BLISSFIELD - There was a time in the late 1980's when Frank Baker was selling windows, doors, fireplaces, and furnace heat exchangers for homes.
That was in addition to framing sold under the name of Riverbend Timber Framing and to insulated panels for homes sold under the name of Insulspan, Inc.
“It all seemed synergistic, but it's like creating another business when you take on another product line,” said the president of what is now known as Riverbend Insulspan and is based in Blissfield.
Weathering the recession of the early 1990's convinced Mr. Baker to pare back to focus on his core businesses.
“The recession set us back pretty hard, because we were in an expansion mode,” he said. “But we learned how to be pretty resourceful, and we learned that if you focus on your core, you can contract much more rapidly if you need to.”
The two companies are doing anything but contracting these days. Riverbend and Insulspan, which employ about 80, are expected to continue their yearly growth of 30 per cent and finish this year with $13 million and $14 million in revenues.

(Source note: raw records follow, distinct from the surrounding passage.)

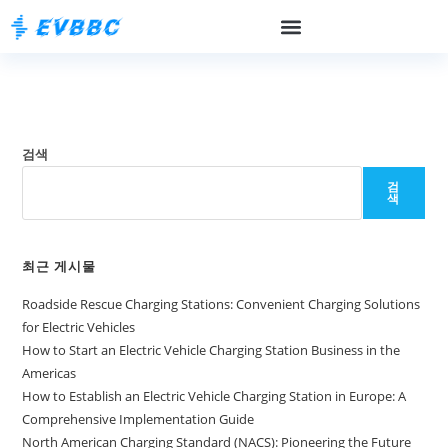
검색
검
색
최근 게시물
Roadside Rescue Charging Stations: Convenient Charging Solutions
for Electric Vehicles
How to Start an Electric Vehicle Charging Station Business in the
Americas
How to Establish an Electric Vehicle Charging Station in Europe: A
Comprehensive Implementation Guide
North American Charging Standard (NACS): Pioneering the Future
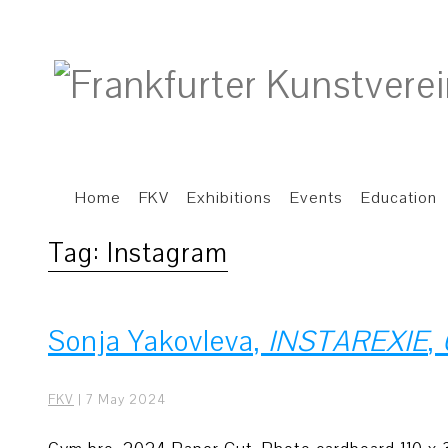
Home
FKV
Exhibitions
Events
Education
Tag:
Instagram
Sonja Yakovleva,
INSTAREXIE
,
FKV
|
7 May 2024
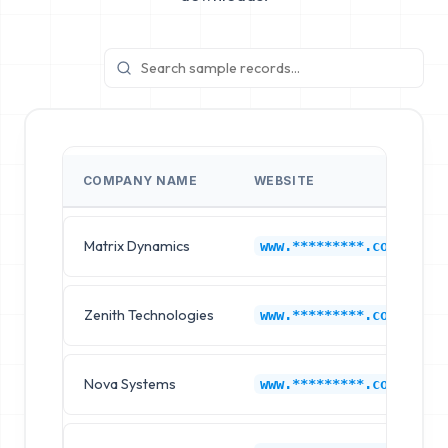
COMPANY NAME
WEBSITE
Matrix Dynamics
www.*********.com
Zenith Technologies
www.*********.com
Nova Systems
www.*********.com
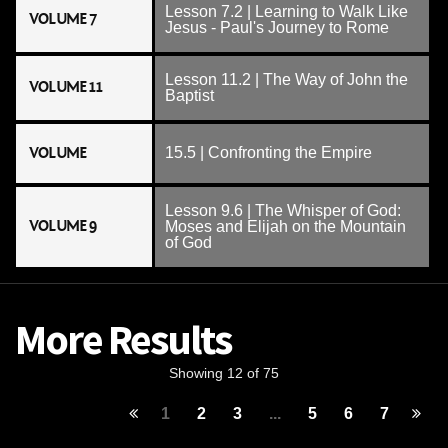
Lesson 7.2 | Learning to Walk Like
VOLUME 7
Jesus - Paul's Journey to Rome
Lesson 11.2 | The Way of John the
VOLUME 11
Baptist
VOLUME
15.5 | Confronting the Empire
Lesson 9.6 | The Whisper of God:
VOLUME 9
Moses and Elijah on the Mountain
of God
More Results
Showing 12 of 75
1
2
3
...
5
6
7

Mr. Baker was a mechanical engineer working for General Motors Corp. when the Arab oil embargo hit in 1973, awakening an interest in energy-related issues for home construction. He designed a timber-frame home for his family on the River Raisin outside Blissfield that was inspired by a similar home his grandfather had built in the late 1940's on the banks of the Maumee River.
To make it more efficient for heating and cooling, insulated panels were needed, he said.
The panels are a continuous core of rigid foam insulation that is laminated between two layers of structural board. The panels can be precut and custom fabricated and are quickly assembled on-site to fit virtually any wall or roof configuration.
Mr. Baker originally contracted with St. Louis-based Insulspan to make the panels, but through the years, he became a licensee of the company and then bought it with partners. Today, Insulspan has manufacturing plants in St. Louis, Idaho, and Minnesota and a network of licensees throughout the country.
Bill Wachtler, the executive director of the Structural Insulated Panel Association near Seattle, said there were 10,000 homes nationwide built last year using the panels. The number is expected to grow about 30 per cent this year.
Insulspan is one of the best manufacturers and marketers in the country, he said. “I say that because they have state-of-the-art manufacturing equipment, a commitment to quality, and the capability of meeting customers' needs.”
Still, the company has had its share of setbacks. Perhaps the biggest blow in recent years came when a long-planned deal with Owens Corning was killed a couple of years ago. It was to market the panels under the Toledo building product company's name. OC spokesman Bill Hamilton said the Fortune 500 firm decided to pursue alternatives that better fit with its products.
The small local company has had successes, though. Insulspan's panels have been featured on popular television shows on home building and remodeling - This Old House and Bob Vila's Home Again - and the timber-framing designs have won a number of awards.
Joel McCarty, the New Hampshire-based executive director of the Timber Framer Guild, said Frank Baker and his wife, Brenda, are well-known and liked in the industry.
The timber-framing business continues to grow, Mr. Baker said, especially among people who had originally thought of building a log cabin but are drawn to the architectural flexibility of timber framing. But the insulated-panel business is expanding more rapidly, he said.
“There's a market for panels anywhere you build with stick building,” he said. The panels are gaining greater acceptance among home builders and are appealing to customers because of their energy-saving characteristics, he added.
“I want to continue that compound growth of 30 per cent per year, and I'd like to attract capital or strategic mergers like with OC to enable product to find its way to this marketplace,” he said.